*** Ausgangstext

Von Andreas Zellhofer

Recht
Andreas Zellhofer ist Rechtsanwalt und Partner bei Eisenberger & Herzog in Wien.

Nach dem Vorbild des EU-Kartellrechts wird etwa der Strafrahmen massiv erhöht. Nur im Kartellrecht gilt allerdings weiterhin das Konzernprivileg.


Ab dem 25. Mai 2018 gilt die europäische Datenschutz-Grundverordnung (DSGVO): Das neue Datenschutzrecht bringt eine zentrale Systemänderung mit sich: Es bewegt sich fort von einem zentralen Melde- und Genehmigungssystem hin zu einer eigenverantwortlichen, unternehmensinternen Kontrolle. Im Kartellrecht fand eine vergleichbare Zäsur bereits mit Inkrafttreten des aktuellen Kartellgesetzes am 1. Jänner 2006 statt.

Bei genauerer Betrachtung wird erkennbar, dass sich das Datenschutzrecht auch in anderen Aspekten auf den Spuren des Kartellrechts bewegt.

Das beginnt bei den Aufgaben der Datenschutzbehörde (DSB), die bisher eher eine verwaltende Rolle innehatte. Mit Geltung der DSGVO ist diese künftig verpflichtet, die Anwendung der Verordnung aktiv zu überwachen und durchzusetzen. Dies erinnert an die Aufgaben der Bundeswettbewerbsbehörde (BWB). In einem Punkt gehen die Befugnisse der DSB sogar noch weiter: Während die BWB Geldbußen lediglich beim Kartellgericht beantragen kann, wird die DSB künftig sogar unmittelbar Geldbußen verhängen.

******
*** Gespeicherte Datensätze

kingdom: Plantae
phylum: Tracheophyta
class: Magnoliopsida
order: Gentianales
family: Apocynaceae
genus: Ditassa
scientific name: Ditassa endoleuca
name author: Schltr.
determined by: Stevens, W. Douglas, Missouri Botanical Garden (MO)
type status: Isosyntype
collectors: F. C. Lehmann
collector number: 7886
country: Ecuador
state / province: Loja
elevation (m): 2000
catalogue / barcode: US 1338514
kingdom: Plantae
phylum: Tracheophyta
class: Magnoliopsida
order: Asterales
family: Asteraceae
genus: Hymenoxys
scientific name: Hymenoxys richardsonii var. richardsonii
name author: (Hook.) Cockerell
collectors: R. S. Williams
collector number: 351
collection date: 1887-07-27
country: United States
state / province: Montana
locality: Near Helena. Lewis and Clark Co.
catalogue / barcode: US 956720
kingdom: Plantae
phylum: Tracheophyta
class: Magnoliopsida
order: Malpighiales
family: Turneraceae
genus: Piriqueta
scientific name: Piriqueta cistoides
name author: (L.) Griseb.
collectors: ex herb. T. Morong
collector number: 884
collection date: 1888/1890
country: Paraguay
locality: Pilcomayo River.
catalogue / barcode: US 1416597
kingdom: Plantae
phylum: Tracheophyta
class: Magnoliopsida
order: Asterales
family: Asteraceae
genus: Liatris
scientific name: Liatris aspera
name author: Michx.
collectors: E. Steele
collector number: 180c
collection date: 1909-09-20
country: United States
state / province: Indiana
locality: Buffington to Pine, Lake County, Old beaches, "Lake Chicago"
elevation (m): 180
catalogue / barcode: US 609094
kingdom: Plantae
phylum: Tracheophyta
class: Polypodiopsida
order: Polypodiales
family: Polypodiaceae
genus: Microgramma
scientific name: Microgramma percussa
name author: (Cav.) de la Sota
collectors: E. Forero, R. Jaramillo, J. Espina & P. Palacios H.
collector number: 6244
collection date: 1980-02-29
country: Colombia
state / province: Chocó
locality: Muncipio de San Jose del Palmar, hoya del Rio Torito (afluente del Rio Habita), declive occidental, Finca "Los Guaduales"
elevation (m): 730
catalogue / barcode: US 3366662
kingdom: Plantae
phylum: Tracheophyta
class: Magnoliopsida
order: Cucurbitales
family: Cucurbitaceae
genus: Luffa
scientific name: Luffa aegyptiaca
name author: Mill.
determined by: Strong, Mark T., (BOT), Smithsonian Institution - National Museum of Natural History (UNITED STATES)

******

Aufgaben:
a: Fasse den Text über Datenschutz- und Kartellrecht in zwei Sätzen zusammen.
b: Worin gehen laut dem Text über Datenschutz- und Kartellrecht die Befugnisse der Datenschutzbehörde weiter als die der Bundeswettbewerbsbehörde? Antworte in ein bis zwei Sätzen.
c: Fahre mit dem Text über Datenschutz- und Kartellrecht nach seinem letzten Satz fort.

Lösungen:
a: Mit der ab 25. Mai 2018 geltenden DSGVO geht das Datenschutzrecht von einem zentralen Melde- und Genehmigungssystem zu einer eigenverantwortlichen, unternehmensinternen Kontrolle über, eine Zäsur, die das Kartellrecht schon mit dem Kartellgesetz vom 1. Jänner 2006 erlebt hat. Auch in anderen Punkten folgt es dem Kartellrecht: Der Strafrahmen wird massiv erhöht, und die Datenschutzbehörde muss die Anwendung der Verordnung künftig aktiv überwachen und durchsetzen und darf Geldbußen sogar unmittelbar verhängen.

b: Die Bundeswettbewerbsbehörde kann Geldbußen lediglich beim Kartellgericht beantragen. Die Datenschutzbehörde wird Geldbußen dagegen künftig unmittelbar selbst verhängen.

c:
Zugleich wird der Strafrahmen nach dem Vorbild des Kartellrechts massiv erhöht: Drohten bei Verstoß gegen das Datenschutzrecht bisher Verwaltungsstrafen von bis zu 25.000 Euro, können nach der neuen Rechtslage Geldbußen von bis zu 20 Millionen Euro oder 4 Prozent des weltweiten Vorjahresumsatzes verhängt werden. Solche Beträge sind aus dem EU-Kartellrecht bekannt - dort drohen Geldbußen von bis zu 10 Prozent des Vorjahresumsatzes. Zuletzt verhängte etwa die EU-Kommission gegen Google eine Geldbuße von 2,42 Milliarden Euro wegen angeblichen Missbrauchs der Marktmacht bei Preisvergleichen der Suchmaschine. In den Ermittlungen der EU-Kommission gegen deutsche Autohersteller ist ebenfalls mit empfindlichen Geldbußen zu rechnen. Es bleibt abzuwarten, wie die DSB und die Aufsichtsbehörden in den anderen EU-Mitgliedstaaten den neuen Strafrahmen im Datenschutzrecht ausschöpfen werden.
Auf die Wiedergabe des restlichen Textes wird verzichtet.